▶ _PROBLEM DESCRIPTION_
Find every line in the entries below that contains the string "Reading", and copy each one out. Match the case exactly.

▶ _EXERCISE DATA_
━━━

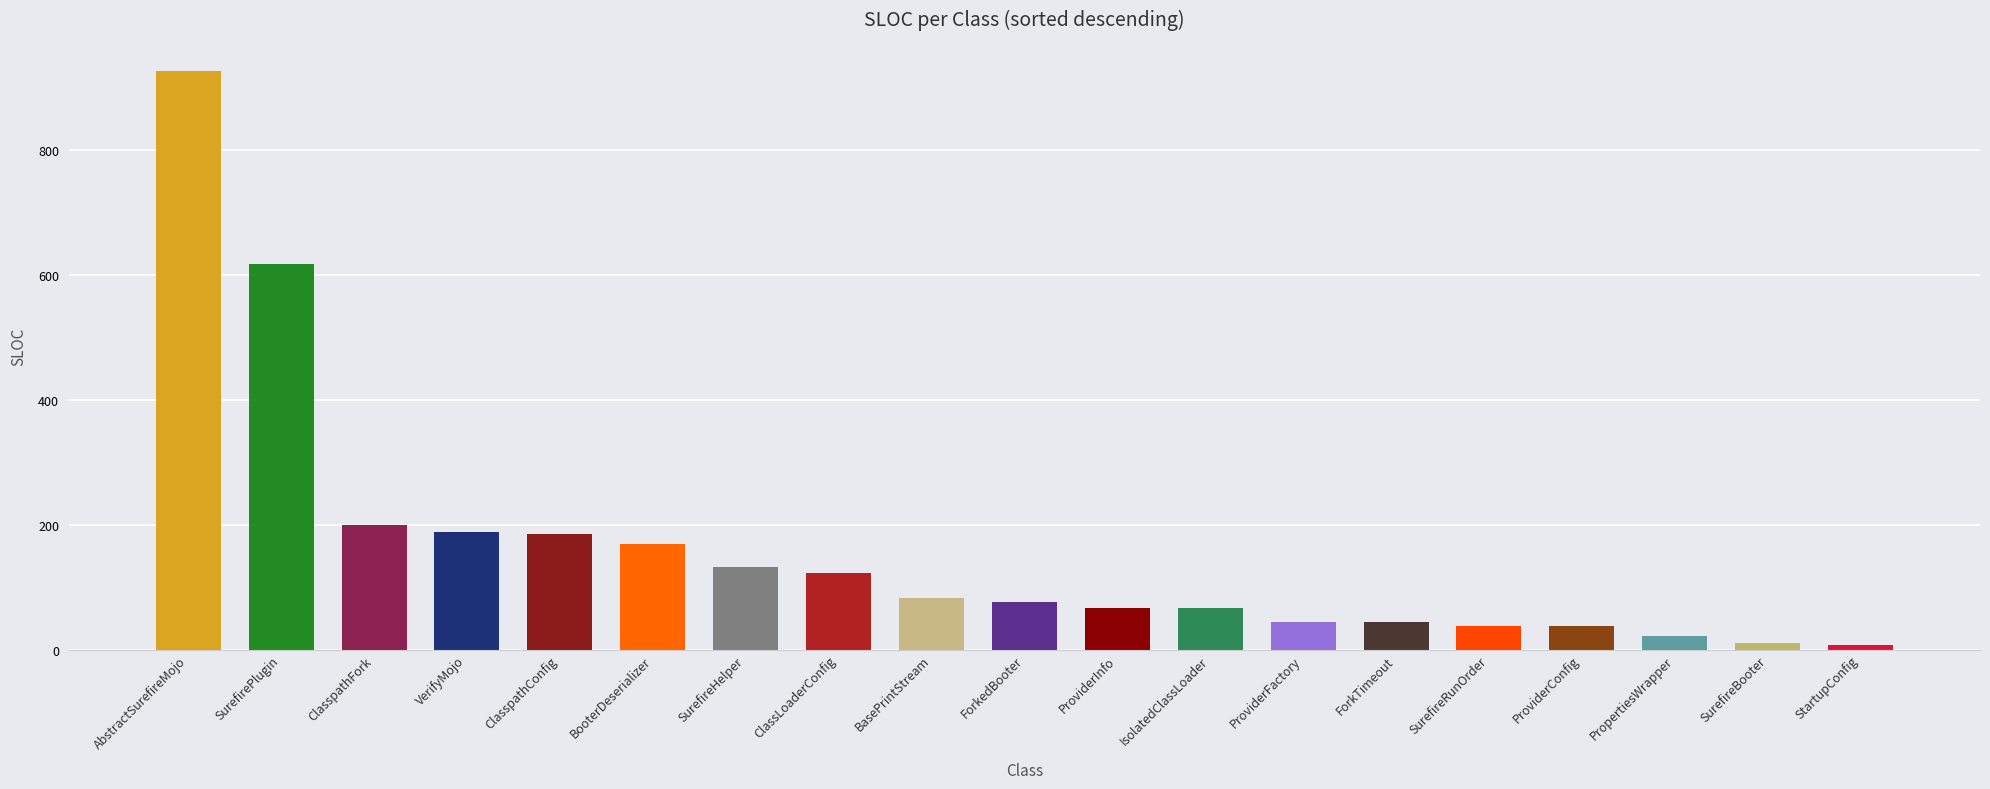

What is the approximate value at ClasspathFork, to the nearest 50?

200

━━━

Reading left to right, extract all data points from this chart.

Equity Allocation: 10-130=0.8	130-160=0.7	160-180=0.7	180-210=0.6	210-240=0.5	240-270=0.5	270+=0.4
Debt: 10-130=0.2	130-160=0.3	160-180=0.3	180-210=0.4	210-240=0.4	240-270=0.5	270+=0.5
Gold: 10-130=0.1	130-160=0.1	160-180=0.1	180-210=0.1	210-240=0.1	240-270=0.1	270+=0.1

━━━

▶ _EXERCISE SOLUTION_
Reading left to right, extract all data points from this chart.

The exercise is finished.